Submitted to: Cytogenetics and Cell Genetics
Publication Type: Peer Reviewed Journal
Publication Acceptance Date: 6/22/1994
Publication Date: N/A
Citation: N/A Interpretive Summary: Maps of highly polymorphic markers are prerequisite for the systematic mapping and further analysis of economically important segregating loci, so-called economic trait loci (ETLs). Knowledge of the physical location of markers on the chromosomes is important for the efficient completion of the marker maps and will also be the basis for targeting the molecular analysis of ETLs to specific chromosome regions using, for example, chromosome microdissection. Physical mapping depends on a sufficiently detailed cytogenetic description and standardization, enabling unequivocal identification of the chromosomes.
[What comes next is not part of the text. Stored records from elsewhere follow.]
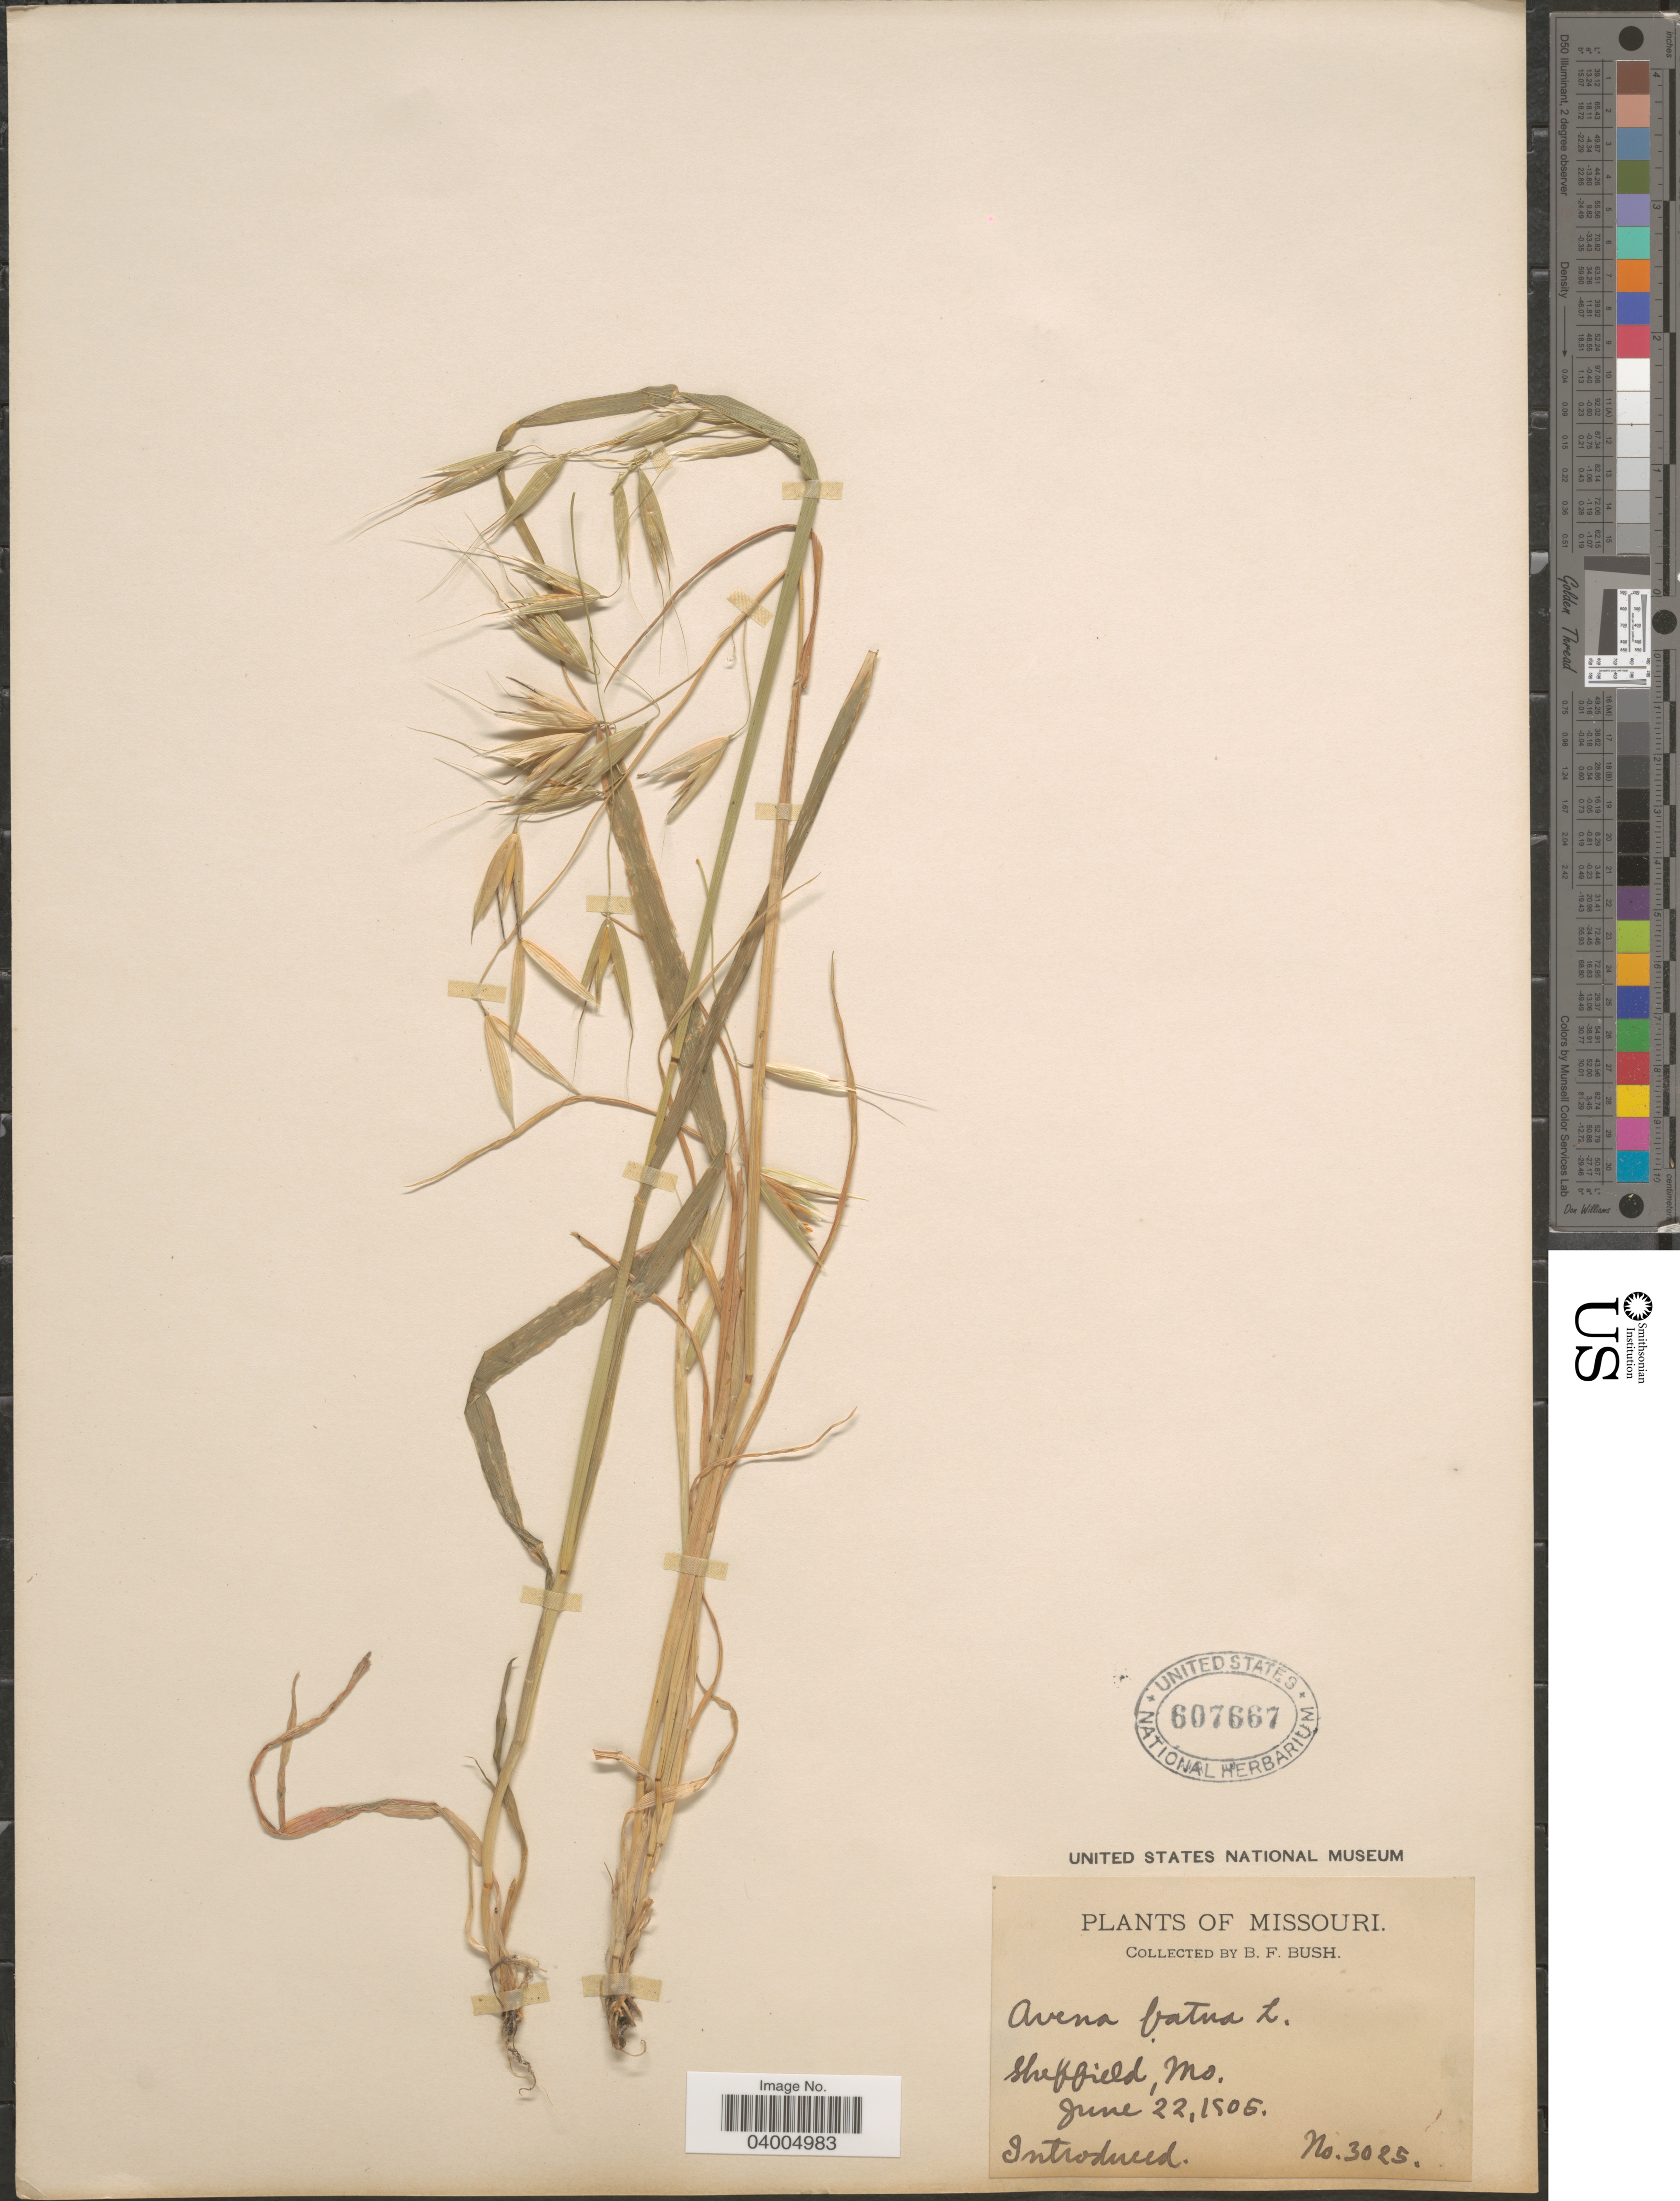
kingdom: Plantae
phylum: Tracheophyta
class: Liliopsida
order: Poales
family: Poaceae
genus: Avena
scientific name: Avena fatua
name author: L.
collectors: B. F. Bush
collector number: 3025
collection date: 1906-06-22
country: United States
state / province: Missouri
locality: Sheffield.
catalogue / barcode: US 607667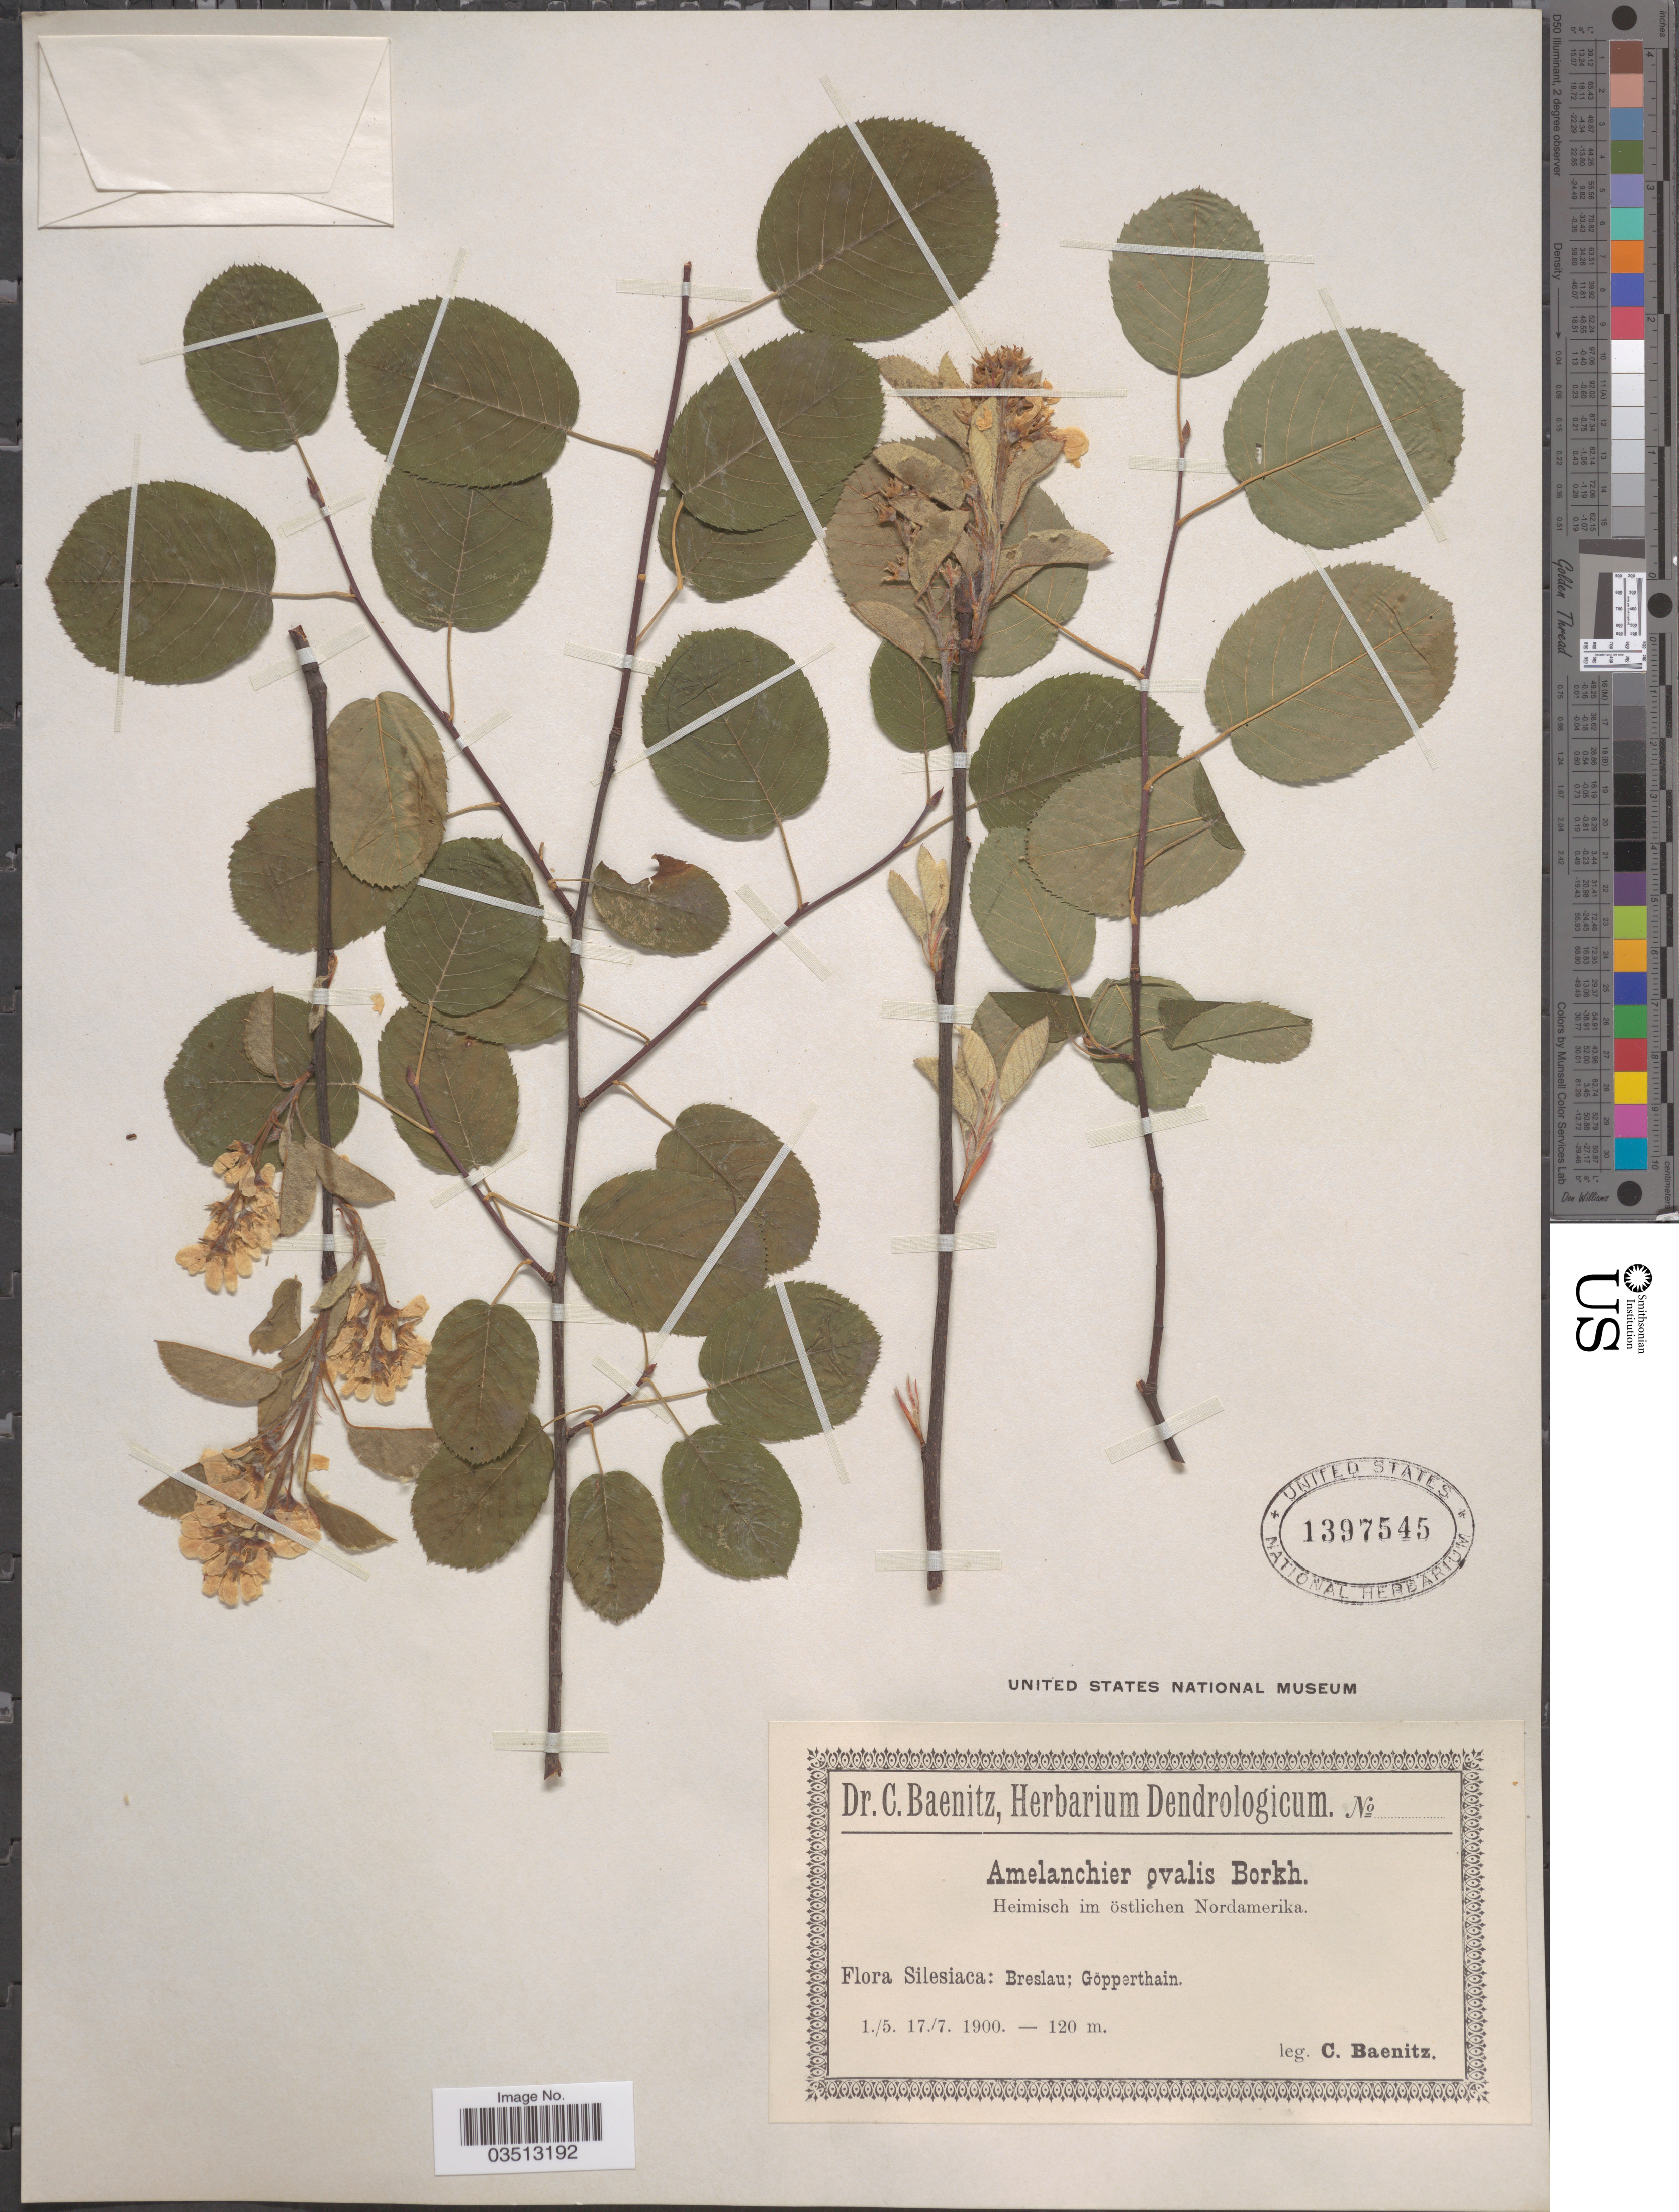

Technical Abstract: Eleven probes were assigned to bovine chromosomes 1 to 7 by fluorescence in situ hybridization (FISH). The identification of chromosomes was based on QFQ-banding prior to in situ hybridization and comparison with the Reading Conference (1976) and ISCNDA (1989) standards. The probes used for FISH can now be utilized as identification and discrimination feature for bovine chromosomes 1 to 7 and particularly for chromosomes 4 and 6, which are difficult to distinguish. Comparison of our mapping data with previous assignment and of the standard chromosome banding patterns prompt us to propose a change in the ISCNDA nomenclature: ISCNDA chromosome 4 should be named chromosome 6 and vice versa. Chromosome 4 is marked by the ribosomal RNA cluster RNR3, and chromosome 6 is characterized by the casein gene cluster and an anonymous satellite (D6Z1).